● **Required action**:
Copy the passage about the endangered male novelist word for word, in full.

● **Passage for review**:
I see how much the average man is expected to juggle these days in the name of being “woke”. Not only is the paterfamilias responsible for earning a percentage of the household income, for knowing each of his children’s birthdays, and for putting the toilet seat down, but now he is also under obligation to give up his natural role as paragon, potentate, primogenitor of reason and sense, or face being “cancelled”. It is exactly this creeping erosion of men’s rights I am most fearful for, without the cordial subservience of womenfolk how can the male genius, the most fragile and lovely of all God’s creations, ever survive? It’s all very good and well to have Greta Thurnberg squawk about the polar icecaps, and Pamela Anderson bullying President Putin over the plight of the fin whale, but who exactly is standing up for the endangered male novelist? If (God forbid!) Julian Barnes found himself the victim of an oil slick would anyone take the time to fish him out of the North Sea and clean the sludge from his wings? If Martin Amis were to find himself hunted for his tusks, would any “activist” chain themselves to gates of the Zimbabwean embassy? Worryingly, I think not.
Now, before anyone accuses me of being a reactionary, let me make it clear that I am all for women having an education, it’s simply that I hold fast to the words of the late great Theresa May, who said “There are boy jobs and there are girl jobs”. Clearly books are boy jobs, it’s just natural law, not internalised misogyny or anything of the sort. Obviously, women should be taught how to write yes of course, I’m not advocating for Shania law here! I’m even in favour of them writing certain things too, say greetings on birthday cards, and in exceptional circumstances advertising copy for pantyliners (even though here I think probably a gentleman’s objectivity is more properly required). But I do think that the line has been crossed here, by these unladylike would-be-writers, and that they have clearly have no intentions at stopping until they have derailed the hard won careers of any male writers who are foolish enough to cross them. This is nothing less than a coordinated attack by Jeremey Corbyn, Barry M, and Disney+ on the very most central values of Western culture.

● **Records supplied**:
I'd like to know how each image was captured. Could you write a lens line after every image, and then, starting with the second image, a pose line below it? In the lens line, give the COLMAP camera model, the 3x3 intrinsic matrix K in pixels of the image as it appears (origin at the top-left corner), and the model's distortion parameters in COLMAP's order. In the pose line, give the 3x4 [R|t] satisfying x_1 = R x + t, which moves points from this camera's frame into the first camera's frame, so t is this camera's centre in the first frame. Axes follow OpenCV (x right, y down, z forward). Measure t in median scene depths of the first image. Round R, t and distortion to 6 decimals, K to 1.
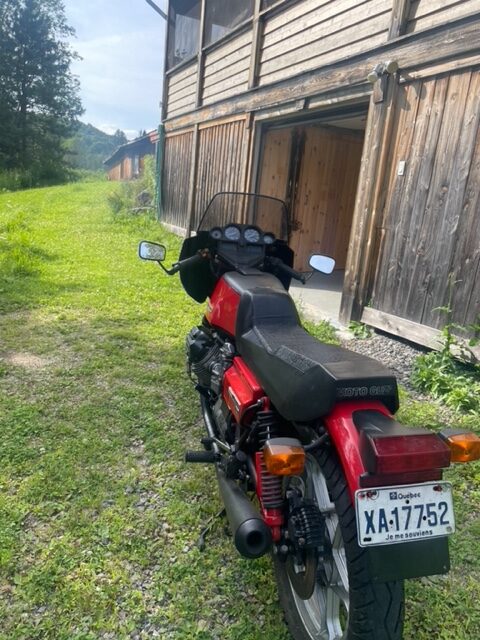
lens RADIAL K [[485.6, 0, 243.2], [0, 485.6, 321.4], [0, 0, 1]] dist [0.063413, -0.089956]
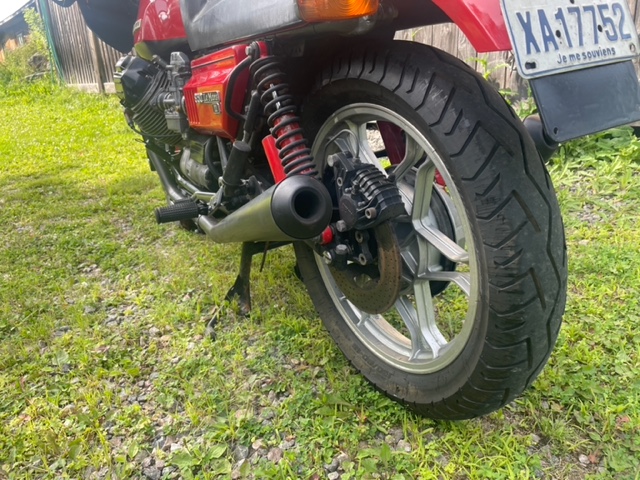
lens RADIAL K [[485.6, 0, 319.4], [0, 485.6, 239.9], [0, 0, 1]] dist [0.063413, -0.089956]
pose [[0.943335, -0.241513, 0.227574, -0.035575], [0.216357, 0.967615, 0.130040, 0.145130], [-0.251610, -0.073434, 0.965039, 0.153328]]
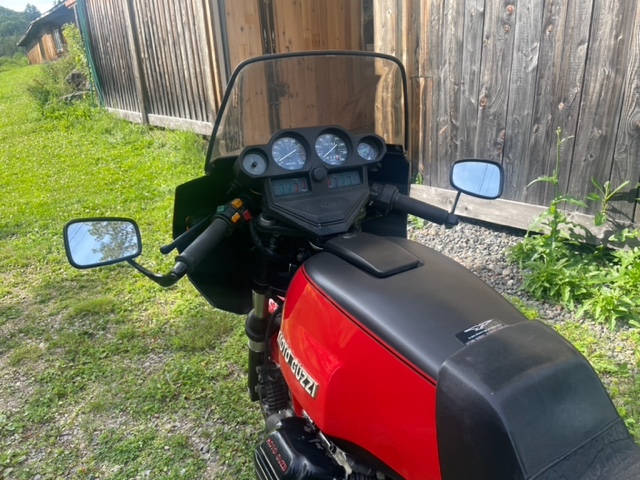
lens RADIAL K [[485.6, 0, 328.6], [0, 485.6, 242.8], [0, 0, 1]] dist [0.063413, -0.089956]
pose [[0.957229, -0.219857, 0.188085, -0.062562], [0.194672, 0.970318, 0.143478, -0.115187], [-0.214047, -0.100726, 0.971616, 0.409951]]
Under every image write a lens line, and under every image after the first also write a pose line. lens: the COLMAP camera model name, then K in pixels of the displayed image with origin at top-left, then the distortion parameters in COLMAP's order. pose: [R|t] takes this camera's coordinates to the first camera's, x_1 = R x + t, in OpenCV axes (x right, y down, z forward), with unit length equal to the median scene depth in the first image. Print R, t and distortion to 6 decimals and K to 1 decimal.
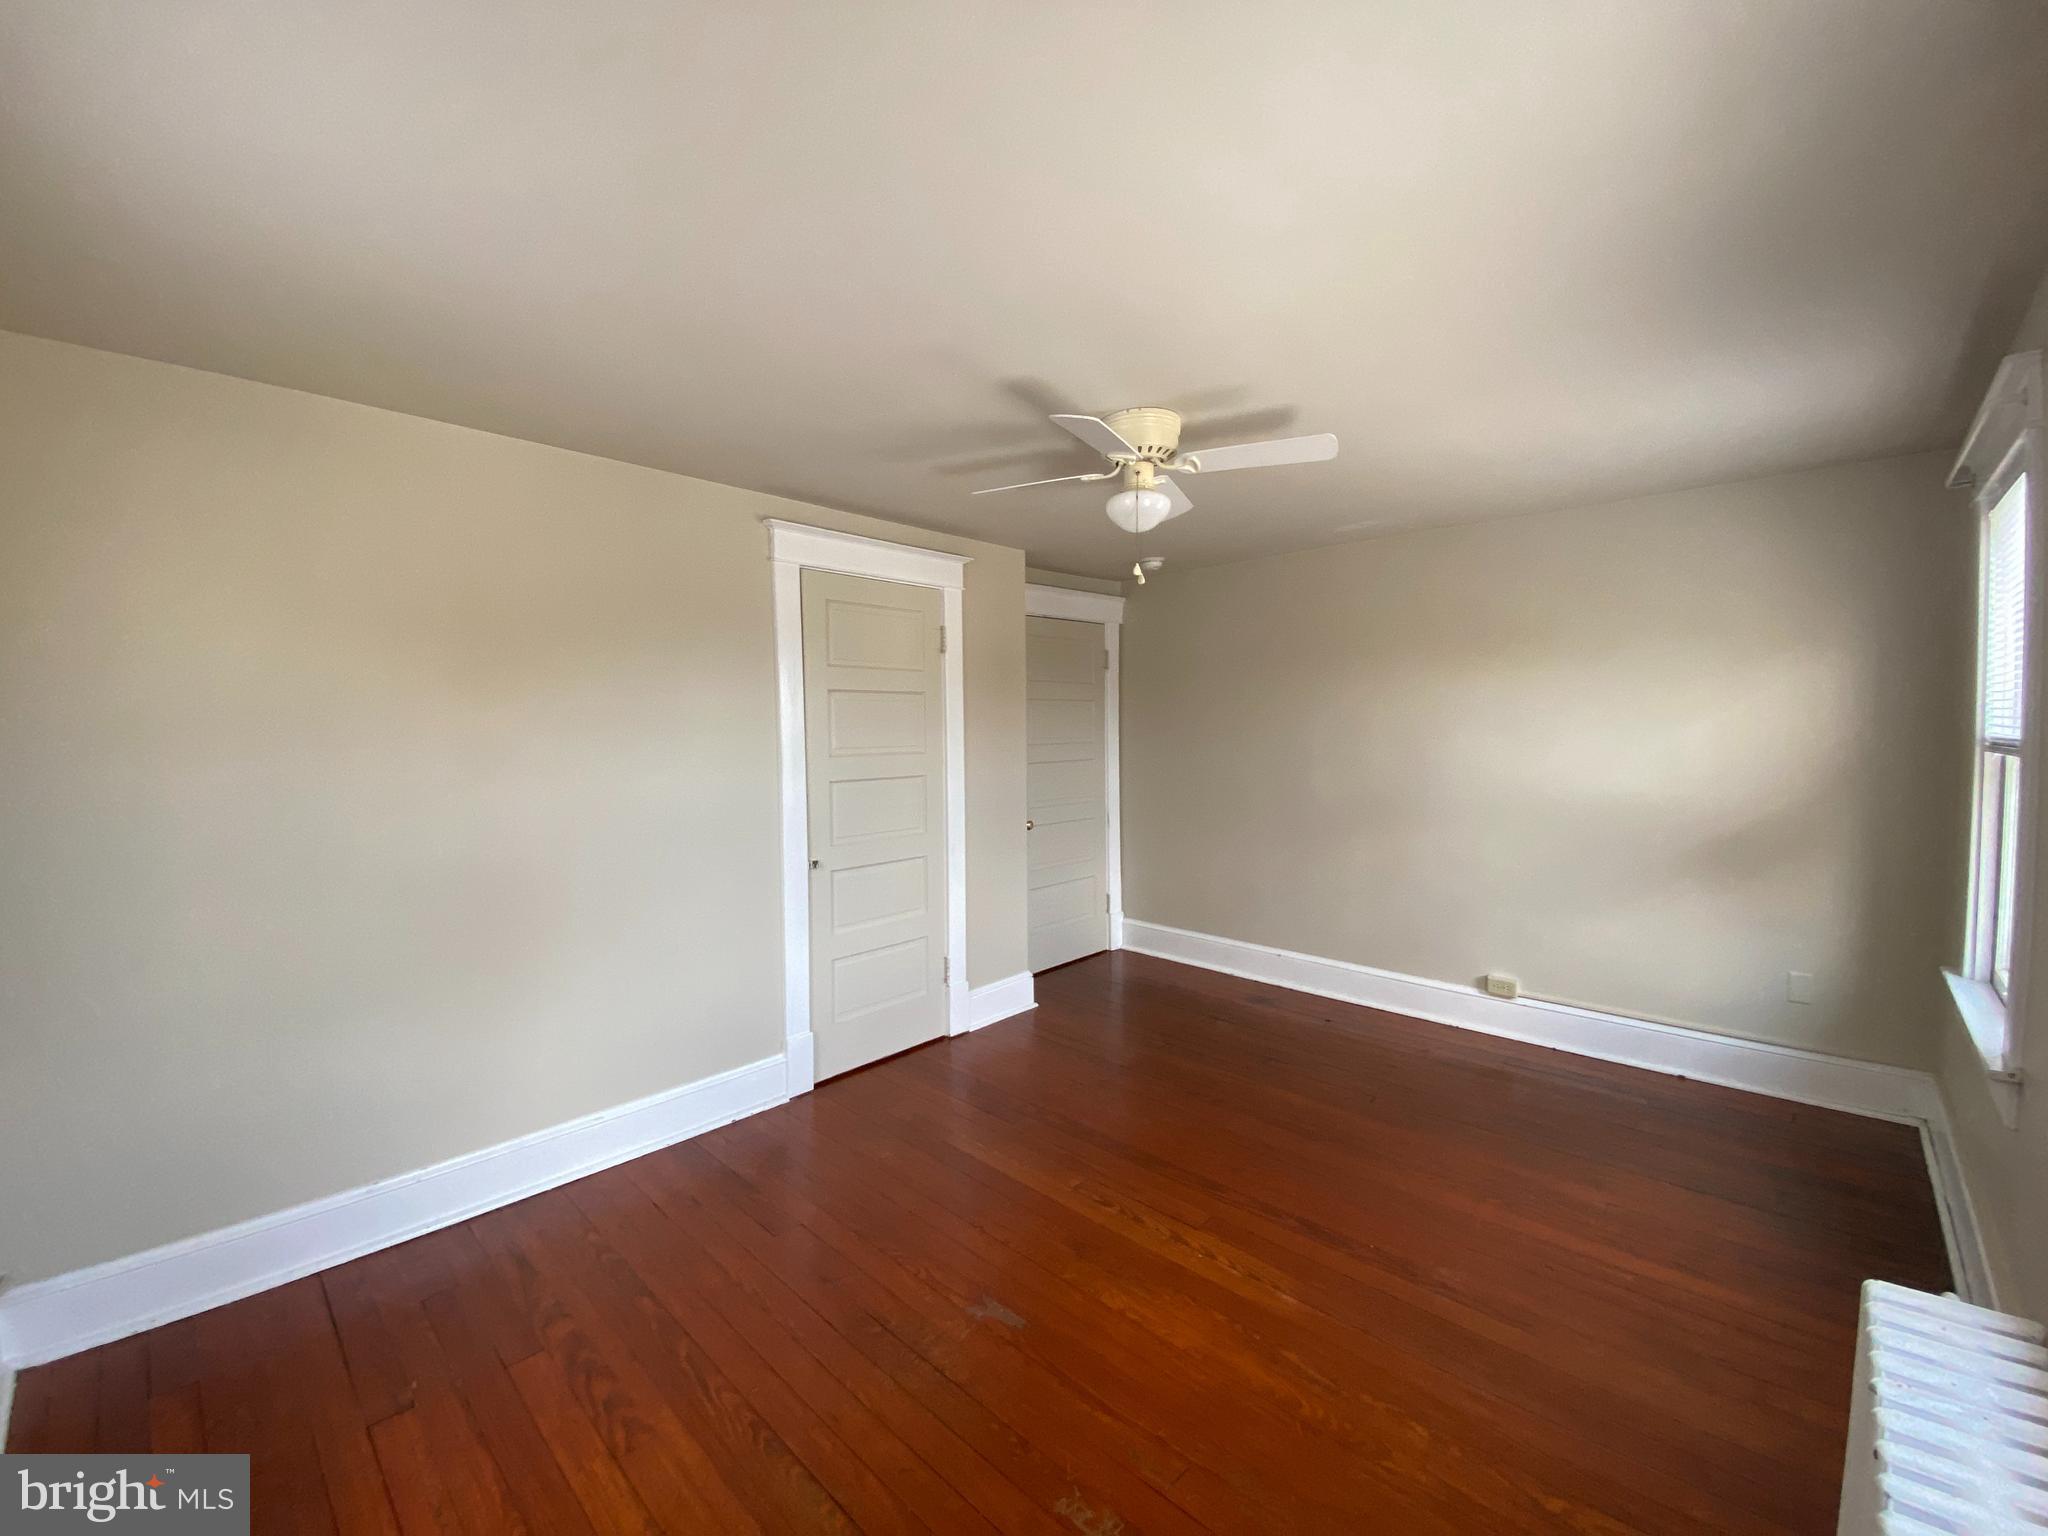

---

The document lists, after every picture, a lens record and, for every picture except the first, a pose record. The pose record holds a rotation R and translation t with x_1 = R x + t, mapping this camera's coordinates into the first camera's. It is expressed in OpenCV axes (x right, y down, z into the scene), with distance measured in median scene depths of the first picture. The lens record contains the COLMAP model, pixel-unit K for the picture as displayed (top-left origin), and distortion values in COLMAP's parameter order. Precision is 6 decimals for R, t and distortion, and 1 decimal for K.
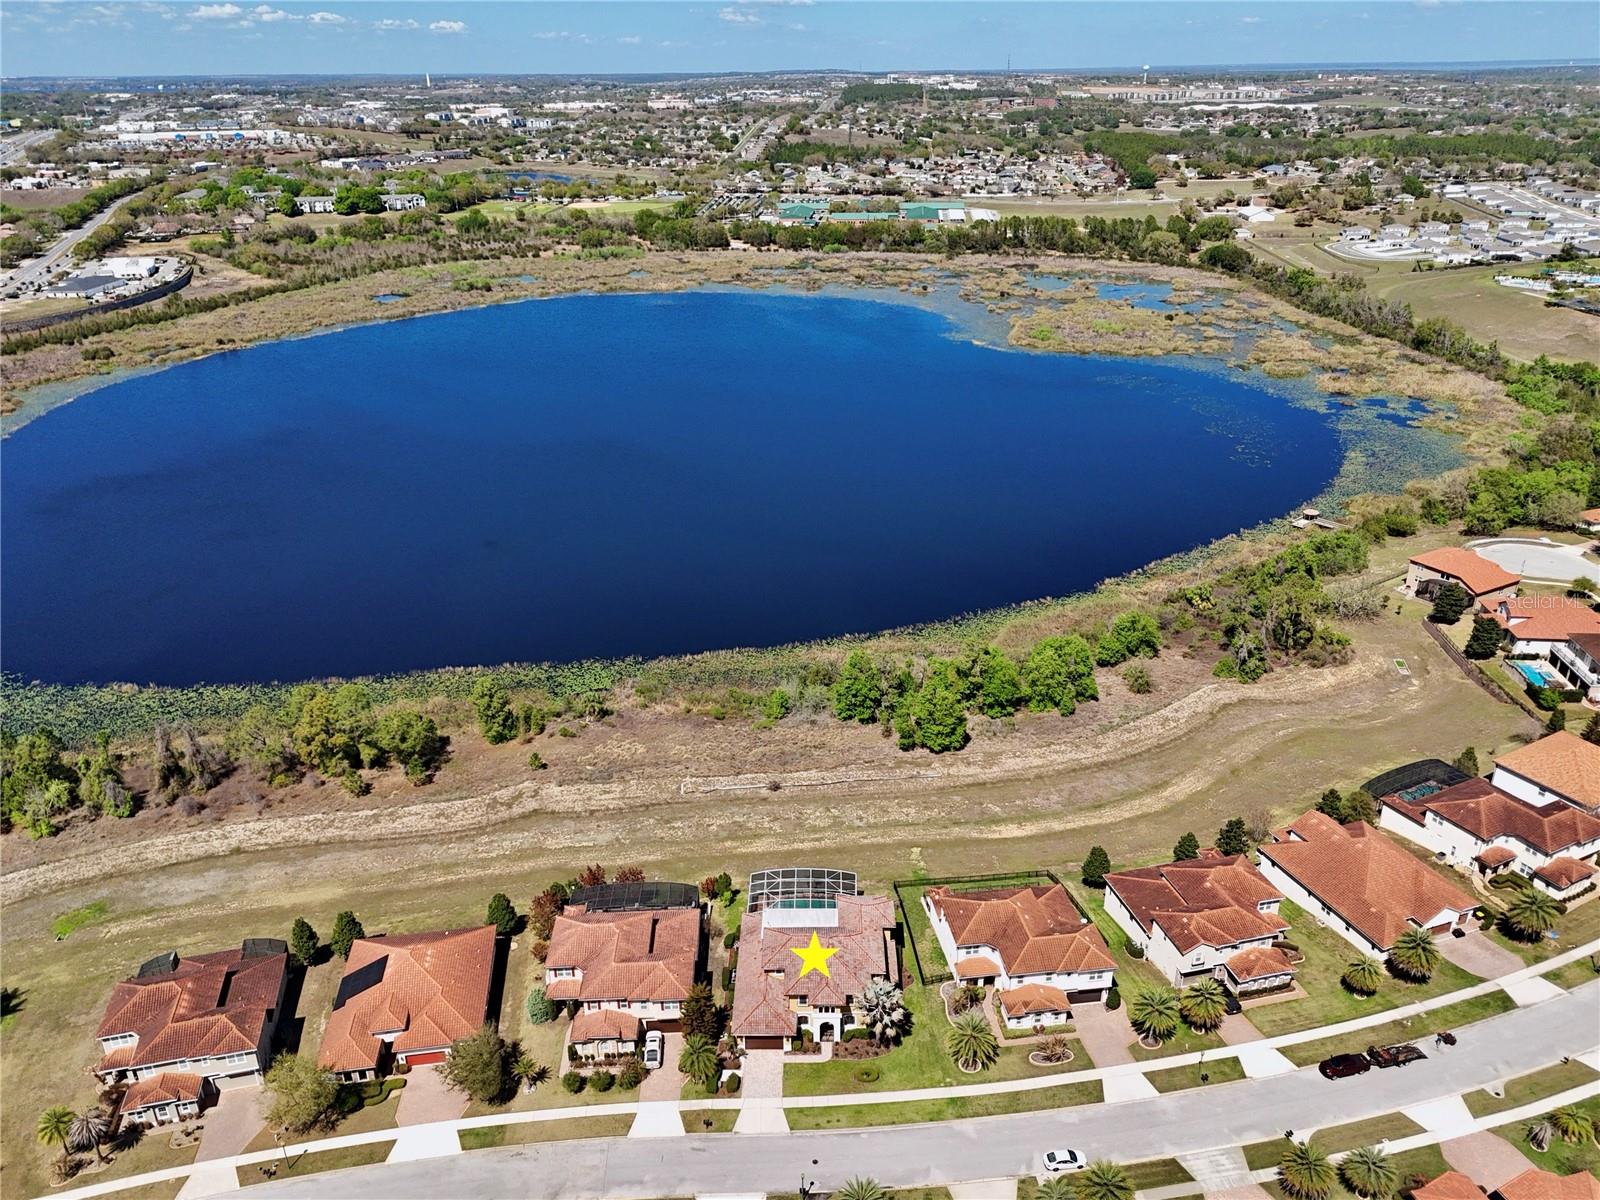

==

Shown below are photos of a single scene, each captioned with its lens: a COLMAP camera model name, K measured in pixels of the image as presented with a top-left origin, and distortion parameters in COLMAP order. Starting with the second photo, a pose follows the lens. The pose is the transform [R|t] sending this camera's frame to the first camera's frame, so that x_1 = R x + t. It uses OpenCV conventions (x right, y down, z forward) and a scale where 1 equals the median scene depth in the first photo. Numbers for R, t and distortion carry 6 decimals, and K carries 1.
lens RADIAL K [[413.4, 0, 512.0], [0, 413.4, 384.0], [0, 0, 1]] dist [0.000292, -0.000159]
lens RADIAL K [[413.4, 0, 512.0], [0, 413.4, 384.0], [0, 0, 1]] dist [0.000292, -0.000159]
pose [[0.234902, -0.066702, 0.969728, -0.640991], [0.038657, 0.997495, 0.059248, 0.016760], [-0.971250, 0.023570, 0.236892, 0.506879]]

● **Solution to this problem**:
I see how much the average man is expected to juggle these days in the name of being “woke”. Not only is the paterfamilias responsible for earning a percentage of the household income, for knowing each of his children’s birthdays, and for putting the toilet seat down, but now he is also under obligation to give up his natural role as paragon, potentate, primogenitor of reason and sense, or face being “cancelled”. It is exactly this creeping erosion of men’s rights I am most fearful for, without the cordial subservience of womenfolk how can the male genius, the most fragile and lovely of all God’s creations, ever survive? It’s all very good and well to have Greta Thurnberg squawk about the polar icecaps, and Pamela Anderson bullying President Putin over the plight of the fin whale, but who exactly is standing up for the endangered male novelist? If (God forbid!) Julian Barnes found himself the victim of an oil slick would anyone take the time to fish him out of the North Sea and clean the sludge from his wings? If Martin Amis were to find himself hunted for his tusks, would any “activist” chain themselves to gates of the Zimbabwean embassy? Worryingly, I think not.
Now, before anyone accuses me of being a reactionary, let me make it clear that I am all for women having an education, it’s simply that I hold fast to the words of the late great Theresa May, who said “There are boy jobs and there are girl jobs”. Clearly books are boy jobs, it’s just natural law, not internalised misogyny or anything of the sort. Obviously, women should be taught how to write yes of course, I’m not advocating for Shania law here! I’m even in favour of them writing certain things too, say greetings on birthday cards, and in exceptional circumstances advertising copy for pantyliners (even though here I think probably a gentleman’s objectivity is more properly required). But I do think that the line has been crossed here, by these unladylike would-be-writers, and that they have clearly have no intentions at stopping until they have derailed the hard won careers of any male writers who are foolish enough to cross them. This is nothing less than a coordinated attack by Jeremey Corbyn, Barry M, and Disney+ on the very most central values of Western culture.